§ Excerpted data:

-- Opening Marker --

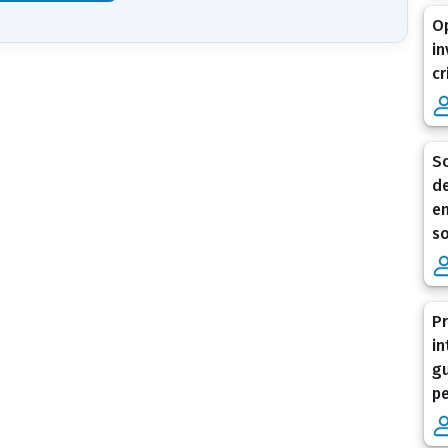
Op
in
cr
Sc
de
en
so
Pr
in
gu
pe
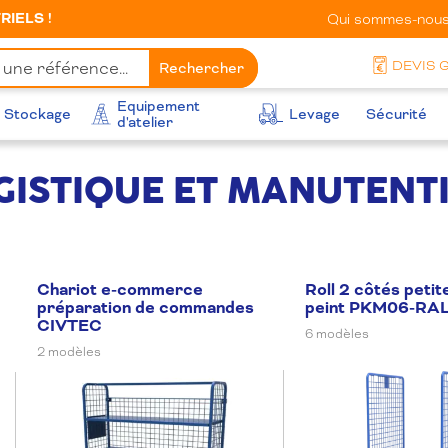
IELS !
Qui sommes-nous
DEVIS 
Rechercher
Equipement
Stockage
Levage
Sécurité
d'atelier
GISTIQUE ET MANUTENT
Chariot e-commerce
Roll 2 côtés petit
préparation de commandes
peint PKM06-RA
CIVTEC
6 modèles
2 modèles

-- Closing Marker --

§ Task description:
Put every line above into a JSON list of strings, one string per line, and skip any blank lines. Leave the pictures out of the list.

§ Response below:
[
  "Op",
  "in",
  "cr",
  "Sc",
  "de",
  "en",
  "so",
  "Pr",
  "in",
  "gu",
  "pe",
  "IELS !",
  "Qui sommes-nous",
  "DEVIS ",
  "Rechercher",
  "Equipement",
  "Stockage",
  "Levage",
  "Sécurité",
  "d'atelier",
  "GISTIQUE ET MANUTENT",
  "Chariot e-commerce",
  "Roll 2 côtés petit",
  "préparation de commandes",
  "peint PKM06-RA",
  "CIVTEC",
  "6 modèles",
  "2 modèles"
]